Accounts Receivable & Sales Accounting and Internal Control System
At the end of each month, the sales manager determines the amount of products required to meet sales demand for the following month based on sales orders received. He reviews the sales orders received from customers and then prepares the inventory requisition form, which he then sends to the warehouse managers so that they can prepare the goods for delivery. One copy of the sales order and inventory requisition form is sent to the warehouse, one copy is sent to the accounts receivable department and one copy is filed in the sales department.
The warehouse prepares the goods for delivery to the customers and generates the delivery document. When the goods have been delivered, the signed delivery document, which includes the delivery details, is forwarded to the accounts receivable department. The other copy is filed in the warehouse. The accounts receivable clerk matches the signed delivery document with the sales order and inventory requisition form. Once satisfied that all of the details agree, the clerk generates the sales invoice. Once generated, the clerk does another check to ensure that all details per the sales invoice agrees to the delivery document and sales order. Once satisfied, she writes "checked" on the sales invoice and sends it to the customer.

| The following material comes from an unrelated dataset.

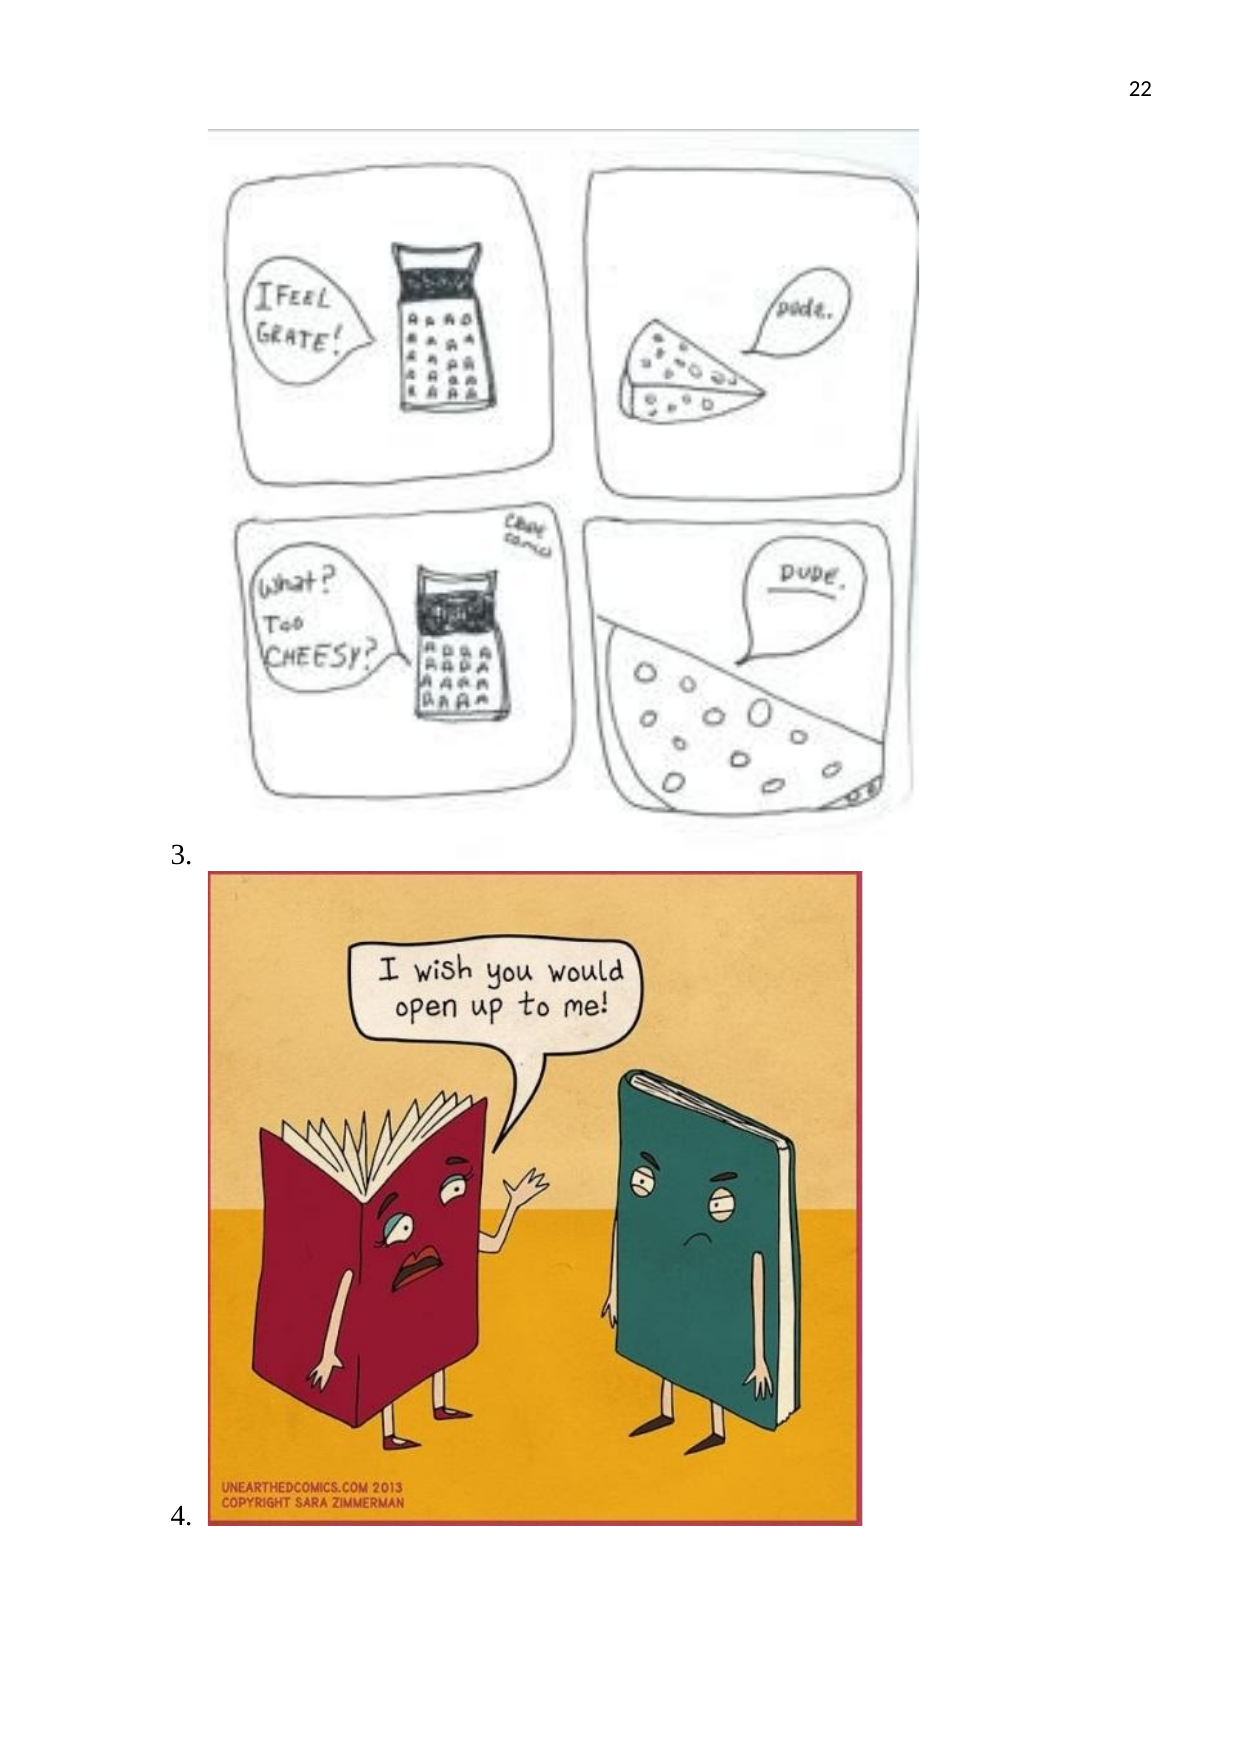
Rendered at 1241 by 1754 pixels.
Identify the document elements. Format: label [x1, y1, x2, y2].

picture [207, 129, 920, 865]
picture [207, 871, 863, 1526]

At the end of every week, a different clerk in the Accounts Receivable team reviews the bank statements for receipt of payments from customers and performs a reconciliation against the sales invoices. Once a customer has paid the sales invoice, the clerk stamps "received" on the sales invoice and files that along with all the other documents.
The walk-through of the accounts receivable/sales cycle confirmed that the accounting and internal control system was working as documented above.
Test of control:
As part of the audit, Nisa tested the controls over the accounts receivable system. She selected a sample of twenty sales transactions and tested the control that all details had been checked. All sales invoices in the sample had "checked" written on them, indicating that the accounts receivable clerk had carried out the control. Nisa also checked the details herself to verify the effectiveness of the control, finding no discrepancies. Nisa has therefore determined that the internal control operated effectively and consistently throughout the year.
Substantive test
In order to test the occurrence and validity of sales transactions, Nisa selected a sample of sales invoices and traced them through to the General Ledger to test that they were properly recorded.
Misstatements identified
Description
Amount
Management Action
One of SYL's pharmaceutical customers is experiencing severe cash flow difficulties and is unable to pay the amount owing to SYL.There has been no provision/allowance for doubtful debts raised for this debtor in the financial statements for the year ended 31 March 2020. SYL's legal adviser stated in a telephone call that that the probability of any funds being received from the debtor is remote.
$50,000
Management disagreed with the advice from the legal adviser and believe that they will be able to receive the money from the customer. As such, they have not corrected the accounts in the final Financial Statements.
One supplier's invoice was not recorded in accounts payable, understating inventory and accounts payable.